Facciamo finta che… tutto va ben…

Pubblicato il 26 agosto, 2010 alle 7:22 pm da


Facciamo finta che… tutto va ben…

La Sardegna senza le pecore e pastori è parsa (finora) una contraddizione in termini. Eliminare i nuraghi sarebbe quasi meno traumatizzante per la nostra identità etnica e culturale. Non si tratta solo della voragine economica che inghiottirebbe l’intera isola e non solo gli addetti ai lavori, ma dello sradicamento “genetico” d’una intera popolazione dalle proprie tradizioni e dalle proprie certezze, come la strage dei bisonti per i pellerossa o la distruzione della foresta amazzonica per gli indios. Queste motivazioni devono obbligarci a tentare tutti le soluzioni per permettere la sopravvivenza dignitosa al comparto dell’allevamento ovino.

§ Problema da risolvere: Estrai dal brano sulla Sardegna e i pastori il passaggio che comincia con "Pubblicato il 26" e prosegue fino a "comparto dell’allevamento ovino.", copiandolo senza alcuna modifica.

(Dati registrati)
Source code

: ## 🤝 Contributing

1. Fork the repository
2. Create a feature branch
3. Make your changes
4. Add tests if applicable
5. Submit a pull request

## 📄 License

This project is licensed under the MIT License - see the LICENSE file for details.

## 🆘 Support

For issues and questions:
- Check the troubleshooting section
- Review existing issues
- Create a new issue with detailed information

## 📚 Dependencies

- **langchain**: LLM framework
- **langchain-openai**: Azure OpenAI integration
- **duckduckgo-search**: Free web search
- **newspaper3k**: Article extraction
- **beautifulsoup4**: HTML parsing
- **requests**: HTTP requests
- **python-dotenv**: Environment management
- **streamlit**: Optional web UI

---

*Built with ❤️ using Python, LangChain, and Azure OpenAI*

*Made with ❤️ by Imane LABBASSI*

§ Soluzione del compito:
Pubblicato il 26 agosto, 2010 alle 7:22 pm da


Facciamo finta che… tutto va ben…

La Sardegna senza le pecore e pastori è parsa (finora) una contraddizione in termini. Eliminare i nuraghi sarebbe quasi meno traumatizzante per la nostra identità etnica e culturale. Non si tratta solo della voragine economica che inghiottirebbe l’intera isola e non solo gli addetti ai lavori, ma dello sradicamento “genetico” d’una intera popolazione dalle proprie tradizioni e dalle proprie certezze, come la strage dei bisonti per i pellerossa o la distruzione della foresta amazzonica per gli indios. Queste motivazioni devono obbligarci a tentare tutti le soluzioni per permettere la sopravvivenza dignitosa al comparto dell’allevamento ovino.